Ajman University’s Participation in Stevens Initiative Provides Global Exposure and Intercultural Appreciation to Students

Tuesday, Nov 22, 2022
Ajman University’s Participation in Stevens Initiative Provides Global Exposure and Intercultural Appreciation to Students

Ajman University (AU) is one of the few grantees of Stevens Initiative, a cross-border initiative between US universities and their global counterparts to foster meaningful cultural interactions  among young students. Tizreena Ismail, Lecturer at AU’s College of Humanities and Sciences is the Coordinator of Actualizing Youth Mobility to Lead and Innovate in the 21st Century (AYM), Ajman University’s participating project funded by the Stevens Initiative. Tizreena spoke to Content Strategist Tabrez Khan, about her experience of the program and the many benefits it confers on participating students and faculty in terms of global exposure, intercultural understanding, and making sense of ideas and concepts in an international context.


Actualizing Youth Mobility to Lead and Innovate in the 21st Century is supported by the Stevens Initiative, which is sponsored by the U.S. Department of State, with funding provided by the U.S. Government, and is administered by the Aspen Institute. The Stevens Initiative is also supported by the Bezos Family Foundation and the governments of Morocco and the United Arab Emirates.

 “It’s an innovative program that connects faculties and students in the MENA region  allowing them to exchange, explore and collaborate through interactive classrooms and engaging activities. I signed up to be a part of Stevens Initiative Connected Classrooms initially as the idea of connecting with like-minded faculty interested me, and the opportunity to utilize virtual teaching and learning across borders was exciting,” says Tizreena, with a hint of excitement under her measured tones, a clear indicator of her profound interest in the project.

Dataset excerpt:
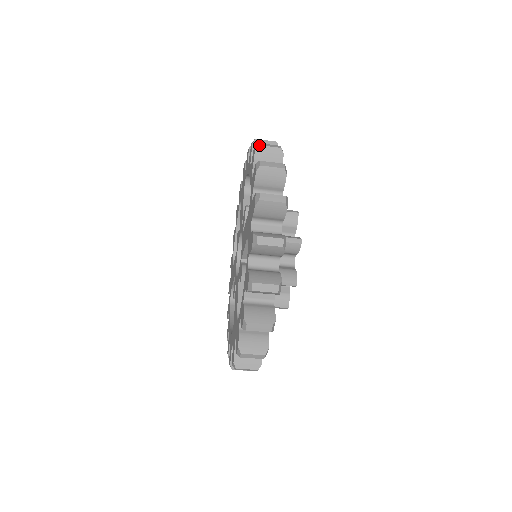
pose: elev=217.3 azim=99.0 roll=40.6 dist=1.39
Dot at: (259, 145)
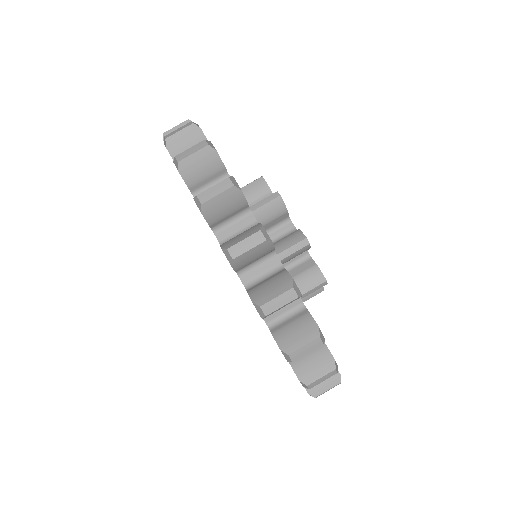
Dot at: occluded
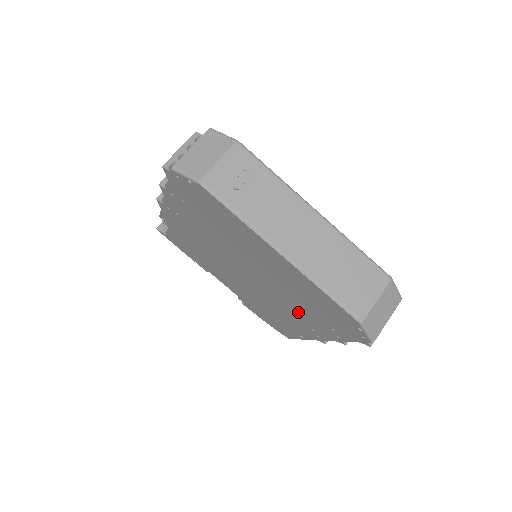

Problem set:
(a) Render this sentence from the Ajman University article in Spanish: "The Stevens Initiative is also supported by the Bezos Family Foundation and the governments of Morocco and the United Arab Emirates."
(b) From the Ajman University article, extract everything from "Ajman University (AU)" down to "an international context.".
The lines have no connection to the Ajman University article.

Responses in order:
(a) La Iniciativa Stevens también cuenta con el apoyo de la Fundación de la Familia Bezos y de los gobiernos de Marruecos y de los Emiratos Árabes Unidos.

(b)
Ajman University (AU) is one of the few grantees of Stevens Initiative, a cross-border initiative between US universities and their global counterparts to foster meaningful cultural interactions  among young students. Tizreena Ismail, Lecturer at AU’s College of Humanities and Sciences is the Coordinator of Actualizing Youth Mobility to Lead and Innovate in the 21st Century (AYM), Ajman University’s participating project funded by the Stevens Initiative. Tizreena spoke to Content Strategist Tabrez Khan, about her experience of the program and the many benefits it confers on participating students and faculty in terms of global exposure, intercultural understanding, and making sense of ideas and concepts in an international context.